M. Jean-Léonce Dupont a demandé des précisions sur la situation des bibliothèques universitaires françaises au regard de leurs homologues européennes, les raisons de leur retard et de la persistance d'un écart non comblé. Il a souhaité savoir si les autres bibliothèques européennes étaient également assujetties au paiement de droits multiples.
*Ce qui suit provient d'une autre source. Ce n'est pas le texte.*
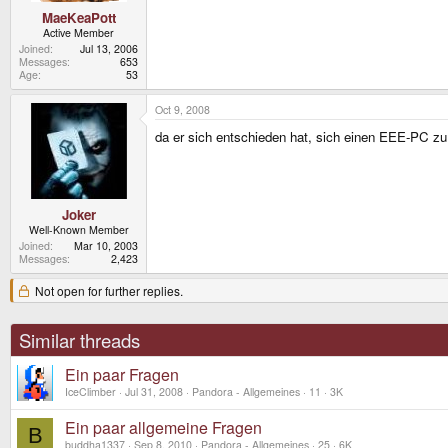
MaeKeaPott
Active Member
Joined
Jul 13, 2006
Messages
653
Age
53
Oct 9, 2008
da er sich entschieden hat, sich einen EEE-PC zu
Joker
Well-Known Member
Joined
Mar 10, 2003
Messages
2,423
Not open for further replies.
Similar threads
Ein paar Fragen
IceClimber
Jul 31, 2008
Pandora - Allgemeines
11
3K
Ein paar allgemeine Fragen
B
buddha1337
Sep 8, 2010
Pandora - Allgemeines
25
6K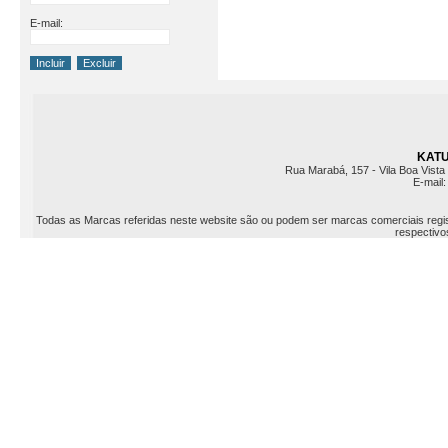
E-mail:
KATU 
Rua Marabá, 157 - Vila Boa Vista 
E-mail
Todas as Marcas referidas neste website são ou podem ser marcas comerciais registr
respectivos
Les compléments d'information suivants ont été apportés aux commissaires :
- la rédaction de la nouvelle exception dite « de conservation » présentée par le Gouvernement est issue d'un travail commun avec le cabinet du ministre : elle est satisfaisante et répond aux préoccupations exprimées par le rapport de M. François Strasse quant à l'obsolescence des supports numériques ; mais elle ne représente qu'une partie des demandes formulées par les bibliothécaires ;
- on peut craindre que les bibliothèques universitaires françaises ne soient pénalisées par rapport à leurs homologues européennes, qui bénéficient depuis longtemps d'exceptions consacrées, et qu'elles soient amenées à devoir payer toujours davantage dans un contexte éditorial où les grands éditeurs de revues, sur support papier et sur support électronique, sont placés en situation quasiment monopolistique et peuvent ainsi imposer leurs conditions ; or il faut être conscient que la documentation est aujourd'hui la matière première de toute recherche, et que la plupart des abonnements sont hors de la portée d'un simple particulier ;
- contrairement aux revues « papier », dont on peut conserver les anciens numéros même si l'on résilie l'abonnement, l'abonnement à une revue « électronique » consiste en un accès : son interruption prive l'usager de toute archive ; en outre, les chercheurs sont aujourd'hui confrontés à une profusion de documents qui rend nécessaires des outils de médiation et une indexation méthodique : mais ces inscriptions sont réalisées par les éditeurs dans leur format et leur accès est subordonné à un paiement ;
- l'exception de citation existe certes déjà dans le code de la propriété intellectuelle, mais certains éditeurs de presse tirent argument de son exigence de brièveté pour limiter le nombre de citations dans les panoramas de presse ;
- le protocole signé par le ministère de l'éducation nationale privilégie une approche contractuelle, caractérisée par un rapport de forces qui n'est pas favorable aux universités ;
- les comparaisons entre bibliothèques européennes sont difficiles à établir ; certes, des efforts ont été consentis pour permettre aux établissements universitaires français de rattraper leur retard, notamment en matière de construction de bâtiments, avec toutefois des situations contrastées, les établissements parisiens étant handicapés par la hausse de l'immobilier ; en matière de ressources documentaires, les retards restent importants, mais le numérique pourrait permettre de réduire la fracture ;
- dans une négociation contractuelle avec les éditeurs des grandes revues, le consortium des bibliothèques universitaires françaises a évidemment moins de poids que celui des universités américaines ; des consultations sont en cours pour mettre sur pied un consortium à l'échelle européenne.
Nomination de rapporteur
Au cours de la même réunion, la commission a désigné M. Ivan Renar rapporteur de la proposition de loi n° 224 (2005-2006) de MM. Ivan Renar, Jacques Valade et plusieurs de leurs collègues, modifiant le code général des collectivités territoriales et la loi n° 2002-6 du 4 janvier 2002 relative à la création d'établissements publics de coopération culturelle.